In a recent study, rates of 12-month or longer contraceptive supply were increased by the implementation of a 12-month contraceptive supply policy.
There is a link between a 12-month contraceptive supply policy and a slight increase in the rate of contraception dispensing through a 12-month or longer supply among Medicaid recipients using short-acting hormonal contraception, according to a recent study published in JAMA Health Forum.1
Currently, the oral contraceptive pill remains the most common method of contraception among US individuals, with 99% efficacy reported with perfect use.2 However, breaks in contraceptive use lead to decreased efficacy, indicating a need for methods such as a 6- to 12-month supply of pills to prevent breaks in coverage.1
Data has indicated 70% of US short-acting contraceptive users receive a supply of 3 months or less. Policies supporting a 12-month contraceptive supply may reduce this rate, but more data about the efficacy of these policies is needed.
Investigators conducted a study to evaluate the efficacy of a 12-month contraceptive supply policy toward increasing continuous contraceptive use. National Medicaid claims and enrollment data from 2016 to 2020 in both treatment and comparison states were included in the analysis.
Treatment states were considered those with Medicaid legislation for a 12-month contraceptive supply with compliance dates from January 1, 2016, to December 31, 2020. The prepolicy period was from January 1, 2016, to the compliance date, while the postpolicy period was from the compliance date to December 31, 2020.

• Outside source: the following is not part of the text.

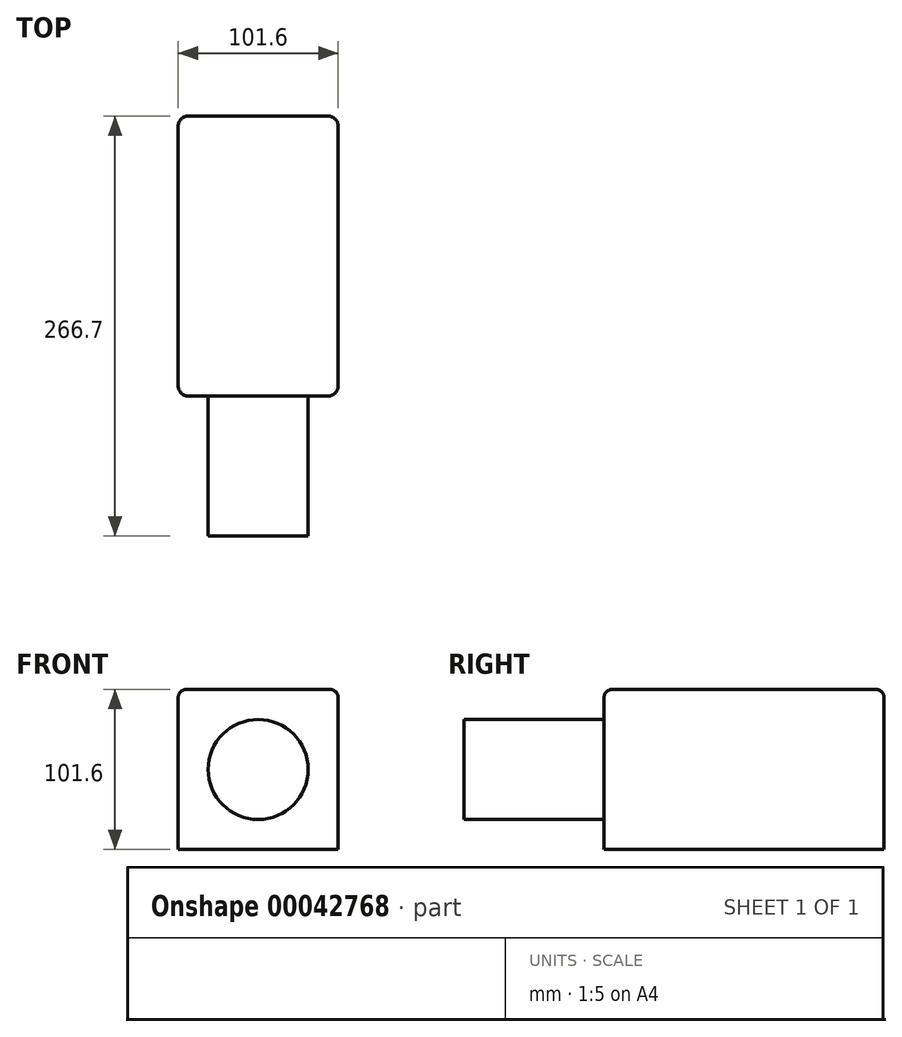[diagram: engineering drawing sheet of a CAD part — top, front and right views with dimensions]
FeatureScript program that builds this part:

States without a 12-month contraceptive supply policy before December 31, 2020, were considered comparison states. There were 36 states included in the final analysis, 11 of which were treatment states and 25 were comparison states. Participants included women aged 18 to 44 years enrolled in Medicaid during the study period.
Investigators defined the primary outcomes of the analysis as, “the proportion of total months of contraception supplied during a state-quarter, provided in a single 12-month or longer supply fill.” The proportion was also reported as part of a 2- to 3-month supply fill as the secondary outcome.
There were 4,778,264 participants included in the final analysis. Across both treatment and comparison states, these participants primarily used oral contraceptive pills. In comparison states, 82.73% of months of contraception were received through a 1-month supply in the first quarter, vs 51.40% of the final quarter.
The rates of 1-month contraceptive supply in the first and final quarter were 58.10% and 31.23%, respectively, in treatment states. Additionally, the rate of 2- to 3-month supply receipt rose by 19.36% in treatment states and 31.34% in comparison states.
Comparison states had an insignificant amount of 12-month supply receipts during the study period, at 0.01% in the first quarter and 0.02% in the final quarter. These receipts were also minimal during the first quarter in the treatment group at 0.11% but increased to 6.16% by the final quarter.
Policy implementation was associated with a 12-month or longer supply fill increase of 4.39%. However, no association was reported between policy implementation and a change in 2- to 3-month contraceptive supply dispensing.
These results indicated increased rates of 12-month or longer contraceptive supply from implementing policies mandating 12-month coverage. Investigators recommended federal policy mandating 12-month coverage to support contraceptive access.